Yine kıyamadım benim bunun üzerinde çalışmam gerekiyor
Flashback
Hazal kollarının arasında yatarken Barış gülümseyip saçlarını öptü sevgilisinin. Dün ilk defa beraber olmuşlardı. Her şey mükemmeldi. Barış cinsel birliktelik yaşadıktan sonra hevesleri biten hemcinslerini anlayamıyordu. Barış Hazal için ölecek gibi hissediyordu. Hazal onun için öyle büyük bir şanstı ki Barış hayatı boyunca kumar oynamayacaktı. Aşkta kazanmıştı, kumarda kaybedeceğini biliyordu.Hazal yavaşça gözlerini açtığında dudaklarını öptü sevgilisinin. Kız hızla doğruldu, elini kalçasına götürdü. "Ah-" Bunu üstelemedi, çantasına koştu. Bir hap çıkartıp ağzına attıktan sonra Barış'ın su şişesini kafasına dikti. Barış ne yaptığını anladıktan sonra yatağın içinde gülmeye başladı. Hazal şişeyi indirip tek kaşını kaldırdı. "Ne var ne gülüyorsun?"
"Aşkım birkaç saat içmedin diye hamile olmayacaksın. Hem korundum ya?" Hazal omuz silkti. "Ne yapayım Barış? Riske atamam." Tekrar Barış'ın yanına dönüp kafasını onun göğsüne koydu. Elini de göğsüne koyup parmaklarını teninde gezdirdi. "Fena mı olur şöyle bir ikimizin karışımı?" diye alay etti Barış. "Fena olur tabii!" dedi Hazal. "Yirmi beşten sonra yaparız."
"Aşkım otuz!"
"Yuh! Elliden sonra yapalım istersen Hazal'ım?"
"Ya ben kariyer yapacağım!" Barış onun saçını alıp kulağının arkasına sıkıştırdı. "Ballım kariyeri yapma mı diyorum?"
"Ay Barış ne diye konuşuyoruz zamanı gelince yaparız işte!"
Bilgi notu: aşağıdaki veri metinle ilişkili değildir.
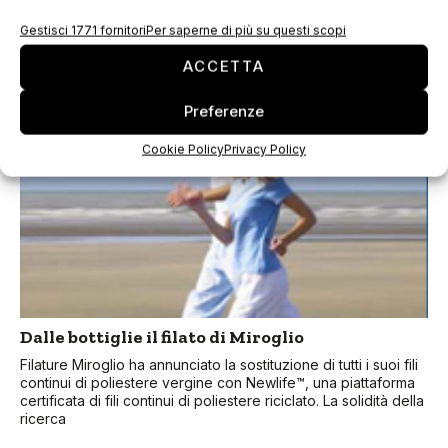
È in programma per il prossimo 24 ottobre il convegno “I
Poliesteri: sostenibilità e utilizzi tecnici”, organizzato da
Gestisci 1771 fornitori
Per saperne di più su questi scopi
AICTC, Associazione Italiana di Chimica Tessile e Coloristica
presso l’Aula Magna del
ACCETTA
Preferenze
Cookie Policy
Privacy Policy
Dalle bottiglie il filato di Miroglio
Filature Miroglio ha annunciato la sostituzione di tutti i suoi fili
continui di poliestere vergine con Newlife™, una piattaforma
certificata di fili continui di poliestere riciclato. La solidità della
ricerca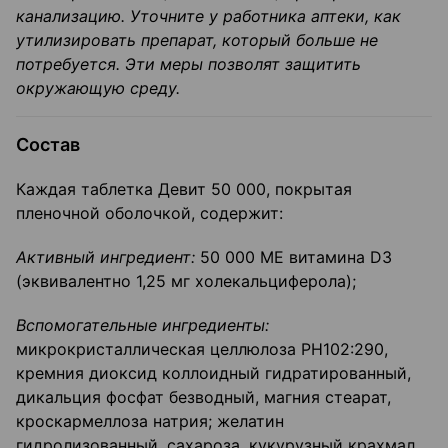
канализацию. Уточните у работника аптеки, как
утилизировать препарат, который больше не
потребуется. Эти меры позволят защитить
окружающую среду.
Состав
Каждая таблетка Девит 50 000, покрытая
пленочной оболочкой, содержит:
Активный ингредиент:
50 000 ME витамина D3
(эквивалентно 1,25 мг холекальциферола);
Вспомогательные ингредиенты:
микрокристаллическая целлюлоза РН102:290,
кремния диоксид коллоидный гидратированный,
дикальция фосфат безводный, магния стеарат,
кроскармеллоза натрия; желатин
гидролизованный, сахароза, кукурузный крахмал,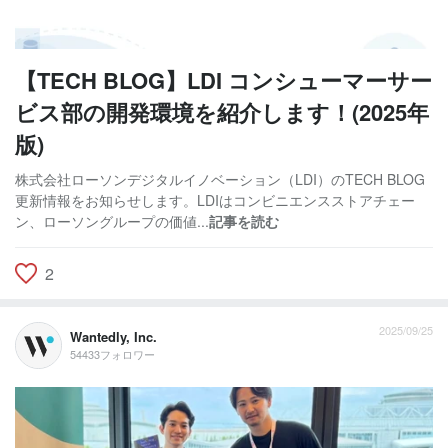
【TECH BLOG】LDI コンシューマーサー
ビス部の開発環境を紹介します！(2025年
版)
株式会社ローソンデジタルイノベーション（LDI）のTECH BLOG
更新情報をお知らせします。LDIはコンビニエンスストアチェー
ン、ローソングループの価値...
記事を読む
2
2025/09/25
Wantedly, Inc.
54433フォロワー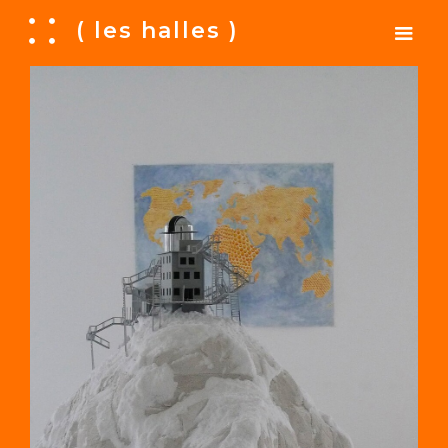
A
( les halles )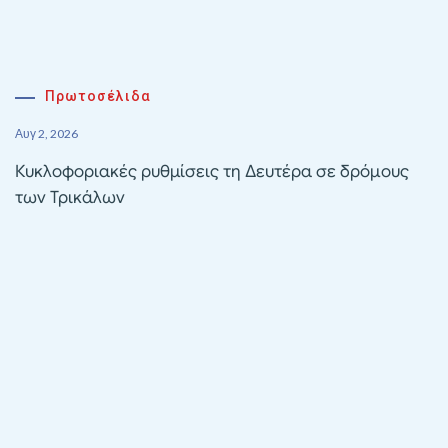
Πρωτοσέλιδα
Αυγ 2, 2026
Κυκλοφοριακές ρυθμίσεις τη Δευτέρα σε δρόμους
των Τρικάλων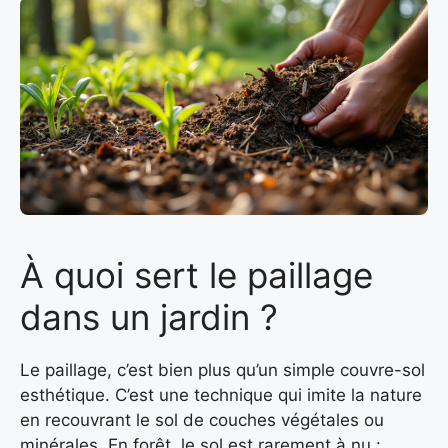
À quoi sert le paillage
dans un jardin ?
Le paillage, c’est bien plus qu’un simple couvre-sol
esthétique. C’est une technique qui imite la nature
en recouvrant le sol de couches végétales ou
minérales. En forêt, le sol est rarement à nu :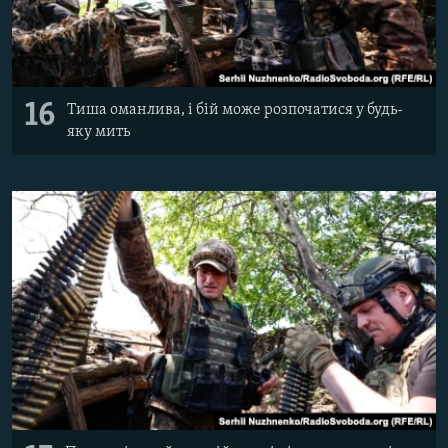
16
Тиша оманлива, і бій може розпочатися у будь-
яку мить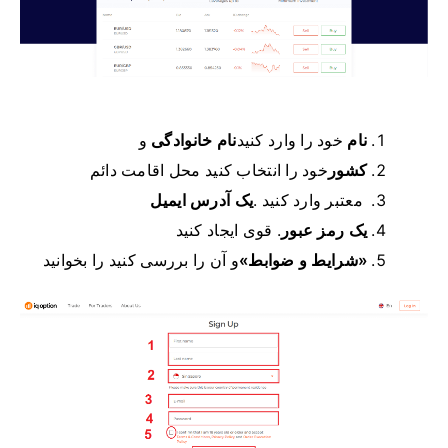
نام
خود را وارد کنید
نام خانوادگی
و
کشور
خود را انتخاب کنید
محل اقامت دائم
معتبر وارد کنید .
یک آدرس ایمیل
یک رمز عبور
.
قوی ایجاد کنید
«شرایط و ضوابط»
و آن را بررسی کنید
را بخوانید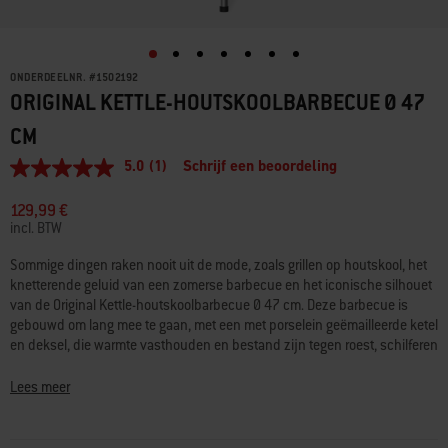
ONDERDEELNR.
#
1502192
ORIGINAL KETTLE-HOUTSKOOLBARBECUE Ø 47
CM
5.0
(1)
Schrijf een beoordeling
5.0
van
5
129,99 €
sterren,
incl. BTW
gemiddelde
scorewaarde.
Sommige dingen raken nooit uit de mode, zoals grillen op houtskool, het
Read
knetterende geluid van een zomerse barbecue en het iconische silhouet
a
Review.
van de Original Kettle-houtskoolbarbecue Ø 47 cm. Deze barbecue is
Dezelfde
gebouwd om lang mee te gaan, met een met porselein geëmailleerde ketel
paginalink.
en deksel, die warmte vasthouden en bestand zijn tegen roest, schilferen
en krassen. Pas de warmte aan voor perfecte resultaten met verstelbare
deksel- en ketelventilatieroosters en controleer de temperatuur met de
Lees meer
ingebouwde dekselthermometer. Het duurzame grillrooster van verzinkt
staal verwarmt gelijkmatig en is eenvoudig te reinigen, terwijl de
asopvangbak je terras schoon houdt. Wanneer het tijd is voor de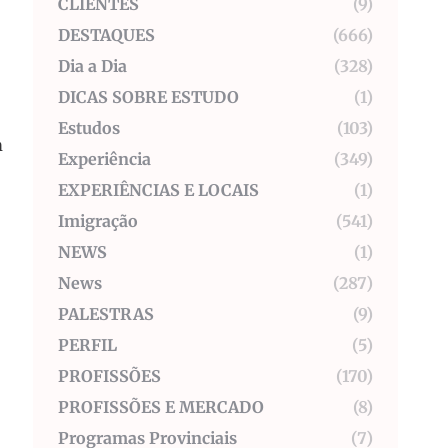
CLIENTES
(9)
DESTAQUES
(666)
Dia a Dia
(328)
DICAS SOBRE ESTUDO
(1)
Estudos
(103)
m
Experiência
(349)
EXPERIÊNCIAS E LOCAIS
(1)
Imigração
(541)
NEWS
(1)
News
(287)
PALESTRAS
(9)
PERFIL
(5)
PROFISSÕES
(170)
PROFISSÕES E MERCADO
(8)
Programas Provinciais
(7)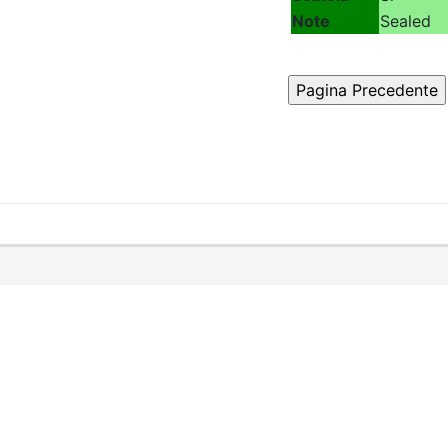
Note
Sealed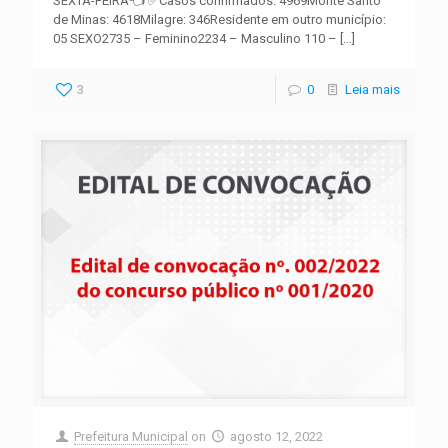
SEXTA-FEIRA👈 ✅Casos confirmados: 4969Monte Santo
de Minas: 4618Milagre: 346Residente em outro município:
05 SEXO2735 – Feminino2234 – Masculino 110 –
[…]
3
0
Leia mais
Prefeitura Municipal
on
agosto 12, 2022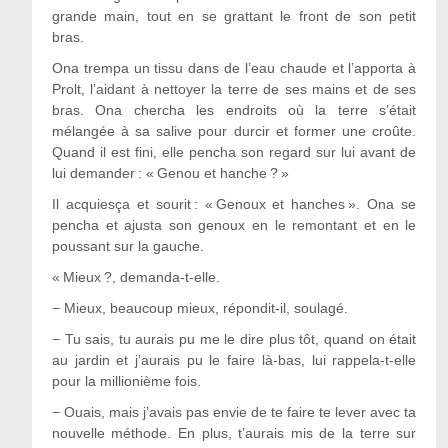
grande main, tout en se grattant le front de son petit
bras.
Ona trempa un tissu dans de l’eau chaude et l’apporta à
Prolt, l’aidant à nettoyer la terre de ses mains et de ses
bras. Ona chercha les endroits où la terre s’était
mélangée à sa salive pour durcir et former une croûte.
Quand il est fini, elle pencha son regard sur lui avant de
lui demander : « Genou et hanche ? »
Il acquiesça et sourit : « Genoux et hanches ». Ona se
pencha et ajusta son genoux en le remontant et en le
poussant sur la gauche.
« Mieux ?, demanda-t-elle.
−
Mieux, beaucoup mieux, répondit-il, soulagé.
−
Tu sais, tu aurais pu me le dire plus tôt, quand on était
au jardin et j’aurais pu le faire là-bas, lui rappela-t-elle
pour la millionième fois.
−
Ouais, mais j’avais pas envie de te faire te lever avec ta
nouvelle méthode. En plus, t’aurais mis de la terre sur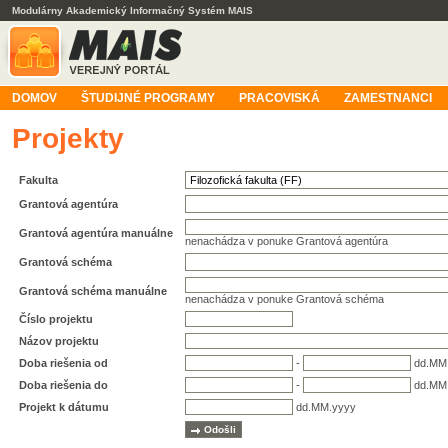
Modulárny Akademický Informačný Systém MAIS
DOMOV
ŠTUDIJNÉ PROGRAMY
PRACOVISKÁ
ZAMESTNANCI
Projekty
Fakulta
Grantová agentúra
Grantová agentúra manuálne
nenachádza v ponuke Grantová agentúra
Grantová schéma
Grantová schéma manuálne
nenachádza v ponuke Grantová schéma
Číslo projektu
Názov projektu
Doba riešenia od
-
dd.MM
Doba riešenia do
-
dd.MM
Projekt k dátumu
dd.MM.yyyy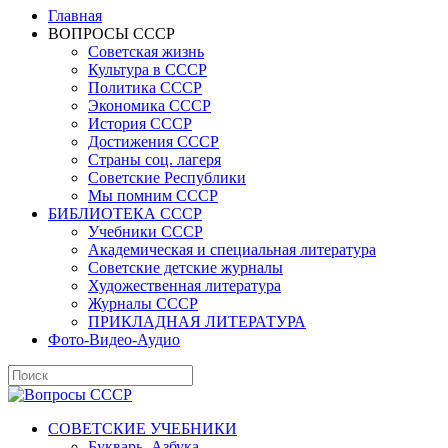
Главная
ВОПРОСЫ СССР
Советская жизнь
Культура в СССР
Политика СССР
Экономика СССР
История СССР
Достижения СССР
Страны соц. лагеря
Советские Республики
Мы помним СССР
БИБЛИОТЕКА СССР
Учебники СССР
Академическая и специальная литература
Советские детские журналы
Художественная литература
Журналы СССР
ПРИКЛАДНАЯ ЛИТЕРАТУРА
Фото-Видео-Аудио
СОВЕТСКИЕ УЧЕБНИКИ
Букварь, Азбука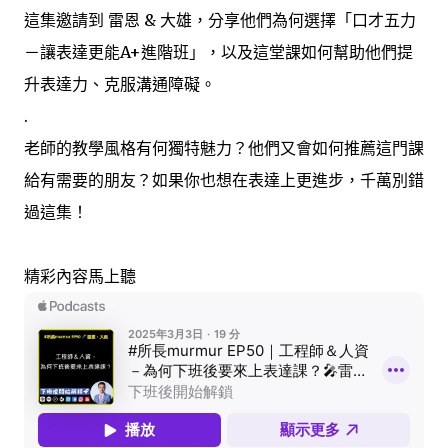
這集邀請到 雷恩 & 大雄，分享他們為何選擇「口才五力
－讓表達更能A+進階班」，以及這堂課如何幫助他們提
升表達力、克服溝通障礙。
.
老師的教學風格有何獨特魅力？他們又會如何推薦這門課
給有需要的朋友？如果你也想在表達上更進步，千萬別錯
過這集！
精彩內容馬上聽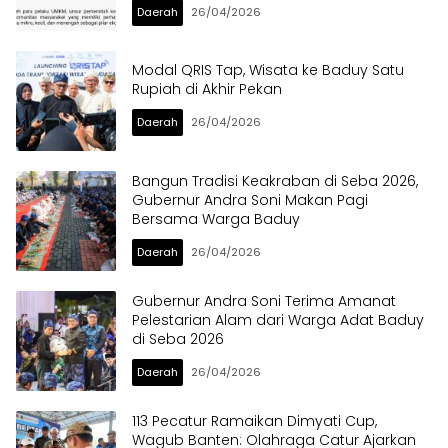
Daerah
26/04/2026
kepada Masyarakat
Modal QRIS Tap, Wisata ke Baduy Satu
Rupiah di Akhir Pekan
Daerah
26/04/2026
Bangun Tradisi Keakraban di Seba 2026,
Gubernur Andra Soni Makan Pagi
Bersama Warga Baduy
Daerah
26/04/2026
Gubernur Andra Soni Terima Amanat
Pelestarian Alam dari Warga Adat Baduy
di Seba 2026
Daerah
26/04/2026
113 Pecatur Ramaikan Dimyati Cup,
Wagub Banten: Olahraga Catur Ajarkan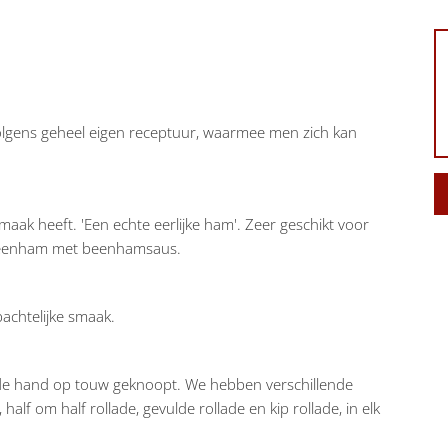
olgens geheel eigen receptuur, waarmee men zich kan
maak heeft. 'Een echte eerlijke ham'. Zeer geschikt voor
e beenham met beenhamsaus.
chtelijke smaak.
 de hand op touw geknoopt. We hebben verschillende
half om half rollade, gevulde rollade en kip rollade, in elk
"Tamam sen ne zaman istersen o zaman. Ama evlenmek için seni beklemem bak. Hemen alacağım seni babandan."
"Rüyanda görürsün."
Maçın üzerinden iki gün geçmişti. Alper hâlâ atlatamamıştı o atmosferi. Kanında vardı işte, çocuk çekiliyordu futbola ve Hazal ne yaparsa yapsın bu değişmeyecekti.
Aslında Hazal da o günü düşünüyordu hep. Alper'i babasının kucağında... Alper'i babasıyla top oynarken... Alper'i babasına sarılırken... O gün Semih'in ailesiyle beraber izlerken gözleri yaşlar içinde kalmış, Suden'e duygulandım diye saçma bir yalan atmıştı.
"Keşke yapmasaydın Barış. Keşke her şey farklı olsaydı." dedi Hazal ikisinin fotoğrafına bakarken. Barış'ı o kadar özlemişti ki... Ona sarılmayı, onu öpmeyi, ona dokunmayı... Ve onu sevmeyi. Arada kimse olmadan, yasak olmadan onu sevmeyi çok özlemişti.
Dışarıda deli bir yağmur yağıyordu, Alper çoktan uyumuştu, gece ikiyi geçmişti. Rüzgarın uğultusu kulaklarına geliyordu. Battaniyeyi üzerine daha çok çekti ve kahvesinden bir yudum aldı. Koltuğun yanındaki loş ışık arkadaki yağmur sesiyle güzel bir atmosfer yaratıyordu.
Maçtan sonra taraftarlar çocuğun Semih'in neyi olduğunu çok tartışmışlardı. Hiçbir kötü yorum olmaması Hazal'ı rahatlatıyordu.
Fotoğrafı kaydıracağı sırada tanıdık ama kaydedilmemiş bir numara gördü. Kaşlarını çattı, kimdi bu saatte? Kulaklarına götürdü. "Hazal..?"
Barış'ın sesi.
"Hayırdır gece gece?"
"Şu an elimde bir zarf tutuyorum." Barış'ın sesi garip geliyordu. "Ee?"
"DNA testi."
Hazal'ın kalbi duracak gibi oldu. Gerçek anlamda sıkıştı ve iki büklüm eğilmek zorunda kaldı. "Barış n-ne? Ne diyorsun ne testi?"